Text: Autor unbekannt
[6 Kommentare]

Kulturkritiker, wenn du wirklich Zeit finden willst, ein Album wie dieses angemessen zu würdigen, dann trete nie eine Festanstellung an: die Zeit reicht nicht mehr - oder du überdehnst das Raum-Zeit-Gefüge. Aber wahrscheinlich ist genau dies in jedem Fall die aus diesem Werk abzuleitende Handlungsanweisung: es gilt, mehr Platz einzufordern, individuell und für sich, aber auch als Kollektiv. Williams lässt nichts anbrennen: die Luft brennt, die Worte diktieren den Beat, denn: zu lange haben die falschen Beats, zuerst die der die Sklaven antreibenden Tempomacher, später/heute die von Pistolenkugeln, den Alltag der Niggas angeleitet. Williams fordert sie auf, auf den Herzschlag zu hören.

Überrascht? Kann man sein, auch ich hätte angesichts des Gestus’, mit dem er seine Wortsalven vorträgt, zumindest Verständnis für die Radikalität von Dead Prez et al. erwartet. Doch wenn die Aufmerksamkeit einfordernden Einleitungsworte (“Nigga you betta drink half a gallon of shaolin before you pluck the strings of my violin”) verklungen sind, sich Williams mit den beiden ersten Songs ausgetobt hat, der musikalische Frontalangriff nachgelassen hat und der Rock-HipHop den Raum für smoothere Töne freigegeben hat, dann findet auch der Hörer die Luft, um genau zuzuhören - oder das Nichtverstandene im Booklet nachzulesen (ist hier Pflicht).

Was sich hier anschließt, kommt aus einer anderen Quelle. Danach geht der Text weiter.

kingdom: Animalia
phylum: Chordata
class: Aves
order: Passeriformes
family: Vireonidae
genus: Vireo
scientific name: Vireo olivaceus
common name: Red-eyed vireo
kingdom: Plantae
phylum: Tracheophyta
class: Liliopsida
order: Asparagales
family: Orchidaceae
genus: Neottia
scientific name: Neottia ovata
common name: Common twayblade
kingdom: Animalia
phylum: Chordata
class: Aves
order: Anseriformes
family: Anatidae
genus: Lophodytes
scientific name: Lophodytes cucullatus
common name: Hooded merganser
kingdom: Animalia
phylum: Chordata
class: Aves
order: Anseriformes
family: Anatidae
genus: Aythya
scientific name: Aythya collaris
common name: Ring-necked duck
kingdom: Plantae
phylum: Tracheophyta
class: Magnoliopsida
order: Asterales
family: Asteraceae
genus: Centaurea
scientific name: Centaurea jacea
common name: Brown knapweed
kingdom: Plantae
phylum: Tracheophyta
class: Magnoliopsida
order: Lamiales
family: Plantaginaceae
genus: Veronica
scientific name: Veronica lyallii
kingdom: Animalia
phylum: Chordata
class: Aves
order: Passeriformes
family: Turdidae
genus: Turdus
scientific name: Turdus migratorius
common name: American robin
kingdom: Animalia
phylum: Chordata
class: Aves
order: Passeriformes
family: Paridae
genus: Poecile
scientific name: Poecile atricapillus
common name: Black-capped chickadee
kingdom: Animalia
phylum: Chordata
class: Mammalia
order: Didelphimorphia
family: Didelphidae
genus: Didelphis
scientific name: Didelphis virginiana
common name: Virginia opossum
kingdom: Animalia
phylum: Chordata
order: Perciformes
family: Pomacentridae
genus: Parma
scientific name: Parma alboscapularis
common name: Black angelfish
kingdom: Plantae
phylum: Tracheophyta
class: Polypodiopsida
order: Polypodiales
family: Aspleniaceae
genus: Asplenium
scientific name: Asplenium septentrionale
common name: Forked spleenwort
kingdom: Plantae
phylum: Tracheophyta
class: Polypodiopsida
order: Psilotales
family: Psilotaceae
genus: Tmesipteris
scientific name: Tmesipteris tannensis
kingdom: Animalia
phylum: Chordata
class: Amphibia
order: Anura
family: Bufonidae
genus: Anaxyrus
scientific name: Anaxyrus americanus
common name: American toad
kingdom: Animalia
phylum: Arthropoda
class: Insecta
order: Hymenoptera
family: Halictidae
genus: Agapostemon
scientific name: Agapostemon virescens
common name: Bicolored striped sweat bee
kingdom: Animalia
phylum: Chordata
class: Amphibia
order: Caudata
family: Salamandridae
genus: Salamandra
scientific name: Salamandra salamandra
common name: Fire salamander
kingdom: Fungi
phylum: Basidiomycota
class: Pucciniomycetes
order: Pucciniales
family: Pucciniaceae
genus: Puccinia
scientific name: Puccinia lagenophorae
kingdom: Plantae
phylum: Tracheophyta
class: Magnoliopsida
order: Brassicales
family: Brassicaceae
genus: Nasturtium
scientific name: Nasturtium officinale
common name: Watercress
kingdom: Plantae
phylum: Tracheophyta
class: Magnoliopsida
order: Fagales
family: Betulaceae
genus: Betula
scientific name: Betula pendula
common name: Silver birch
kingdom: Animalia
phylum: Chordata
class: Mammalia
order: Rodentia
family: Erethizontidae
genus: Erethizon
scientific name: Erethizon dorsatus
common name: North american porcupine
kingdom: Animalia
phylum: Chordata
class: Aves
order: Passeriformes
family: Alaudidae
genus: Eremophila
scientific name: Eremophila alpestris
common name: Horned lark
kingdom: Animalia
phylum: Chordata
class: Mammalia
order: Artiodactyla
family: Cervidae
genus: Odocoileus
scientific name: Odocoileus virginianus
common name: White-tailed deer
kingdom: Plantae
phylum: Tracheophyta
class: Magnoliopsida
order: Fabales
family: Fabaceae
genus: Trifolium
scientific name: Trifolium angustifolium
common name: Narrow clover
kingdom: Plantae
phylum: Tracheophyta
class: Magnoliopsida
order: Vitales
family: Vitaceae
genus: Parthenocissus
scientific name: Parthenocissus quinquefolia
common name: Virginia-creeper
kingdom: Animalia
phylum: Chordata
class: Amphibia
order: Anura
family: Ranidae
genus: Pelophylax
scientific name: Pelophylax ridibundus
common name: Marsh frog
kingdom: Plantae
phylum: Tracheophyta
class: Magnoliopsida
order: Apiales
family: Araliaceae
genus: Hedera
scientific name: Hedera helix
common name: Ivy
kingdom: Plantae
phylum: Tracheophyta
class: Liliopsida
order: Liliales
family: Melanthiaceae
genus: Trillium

Williams liefert, ohne Atempause vorgetragen, ein Bild der Welt as seen mit den Augen eines Spoken-Word-Performers, Schriftstellers, ... um es kurz zu machen, Denkers: ein Gebräu aus reality, science fiction, Psychoterror und Mythen. Wobei ihn die reality jederzeit im Griff hat und rational-erdisch bleiben lässt. Nicht die Flucht auf einen anderen Planeten, das Exil als verlockende Lösung, sondern der genauso alte wie unlockere sozialpädagogische Ansatz “Veränderungen sind möglich, wenn wir es nur alle wollen” ist sein Mantra - und friedlich soll es zugehen, obwohl er genauso wie wir weiß, dass die sozialpädagogische Illusion am kleinen Wort “wir” scheitert. Klar, “WIR-wir” wollen, aber “DIE-wir” ja wohl ganz sicher nicht. Und sie werden dank new economy stündlich mehr. Einziger Hoffnungsschimmer: in letzter Zeit auch wieder weniger, dank Börsencrash galore - wobei jene Spezies anschließend wohl auf dem Straßenbelag der Wall Street landet und nicht auf dem des 17. Juni.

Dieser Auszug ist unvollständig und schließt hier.